Me miró seriamente mientras se abotonaba el pijama blanco de interno.

—Sí y no. Desde luego no en el sentido convencional, porque no tengo intención de tratarte con electricidad convencional. En el escenario, mis palabras suenan increíbles, porque es lo que los clientes quieren. No vienen a la feria por la realidad, Jamie; vienen por la fantasía. Pero de verdad existe una electricidad secreta, y sus utilidades son muchas. Solo que aún no las he descubierto todas, y eso incluye la que más me interesa.

—¿Quieres explicarte?

—No. He hecho varias actuaciones agotadoras, y necesito dormir. Espero que por la mañana sigas aquí, pero si no, la decisión es tuya.

—En otro tiempo habrías dicho que no hay decisiones reales, sino solo la voluntad de Dios.

—Ese era un hombre distinto. Un joven con creencias ingenuas. ¿Vas a darme las buenas noches?

Eso hice, y después me tendí en la cama que él me había cedido. No era ya predicador, pero conservaba algo de buen samaritano en muchos sentidos. No me había encontrado desnudo, como el hombre asaltado por los ladrones de camino a Jericó, pero desde luego la heroína me había robado muchas cosas. Jacobs me había dado de comer, y me había acogido y me había proporcionado caballo suficiente para evitar que enloqueciera. Ahora la duda era si yo quería o no darle la oportunidad de aplanarme las ondas cerebrales. O matarme directamente a fuerza de enchufarme megavoltios de «electricidad especial» en la cabeza.

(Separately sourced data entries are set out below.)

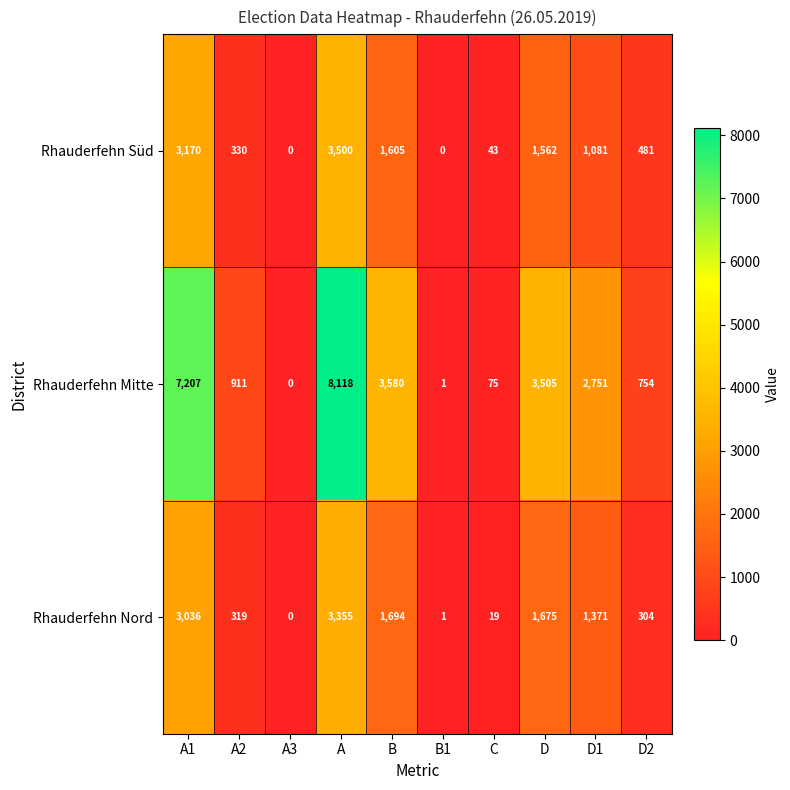

At how many categories does at least one series exceed 5035?

2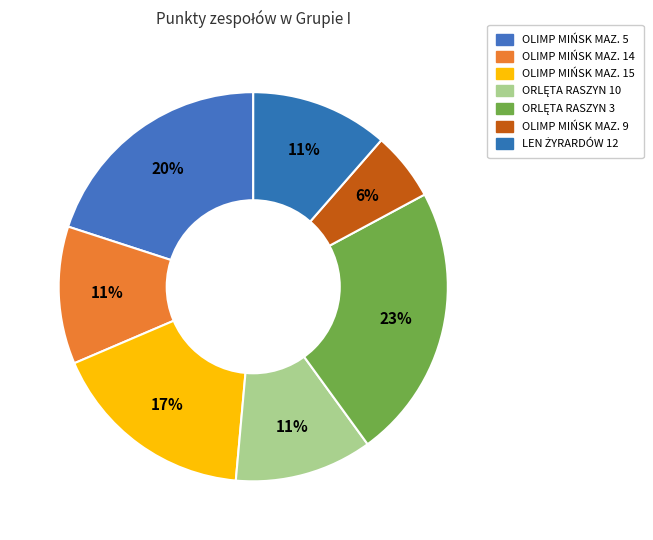

How many slices are in this pie chart?

7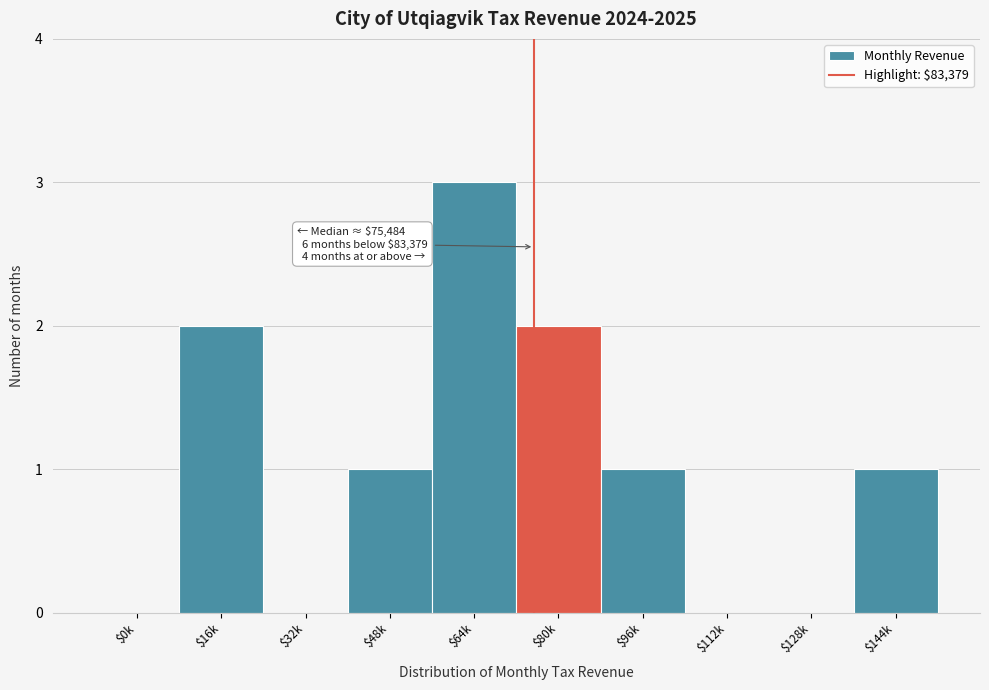

What is the greatest value displayed?

3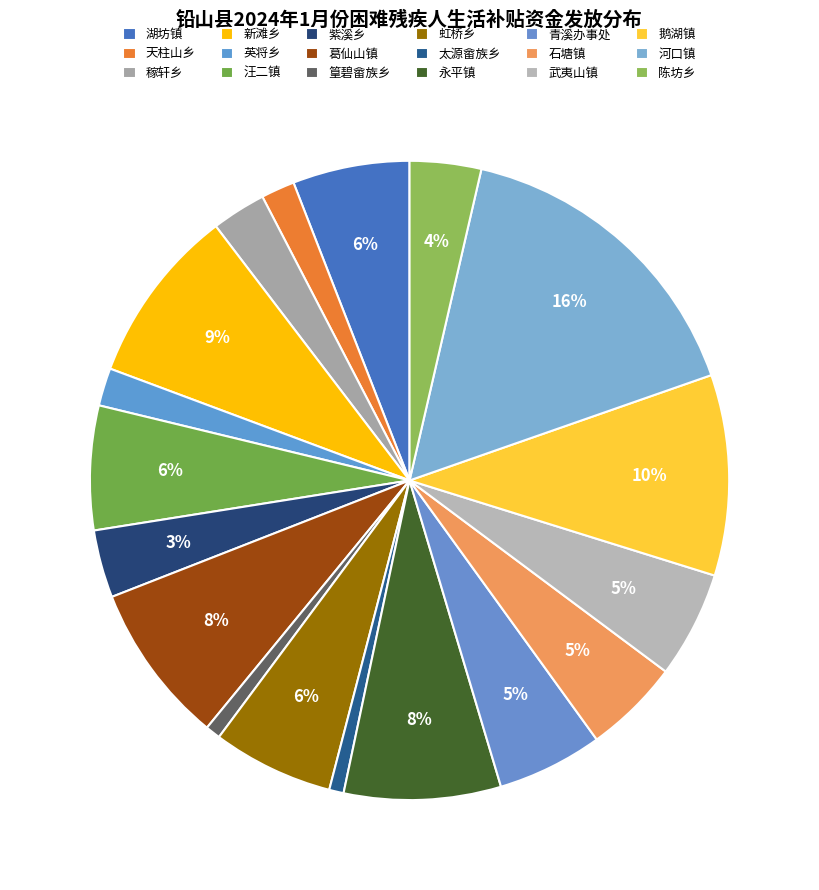

Count the number of slices in the pie.

18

Cinco veces, quizá diez o doce, pensé en levantarme y recorrer a rastras el paseo central hasta encontrar a alguien que me vendiera lo que necesitaba. Esa necesidad era como un taladro en mi cabeza, penetrando cada vez a mayor profundidad. Los sorbos de H administrada por vía nasal no la atajaban. Necesitaba una dosis grande, directa al sistema nervioso central. En una ocasión llegué a apoyar los pies en el suelo y a tender la mano hacia la camisa, resuelto a hacerlo de una vez por todas, pero al final volví a tumbarme, tembloroso y sudoroso, con convulsiones.

Al cabo de un rato me adormecí. Me dejé llevar, pensando: Mañana. Me marcharé mañana. Pero me quedé. Y en mi quinta mañana —creo que era la quinta—, Jacobs se sentó al volante de su Bounder, puso el motor en marcha y dijo:

—Demos un paseo.

No me quedaba otra elección, a menos que quisiera abrir la puerta y saltar, porque estábamos ya en movimiento.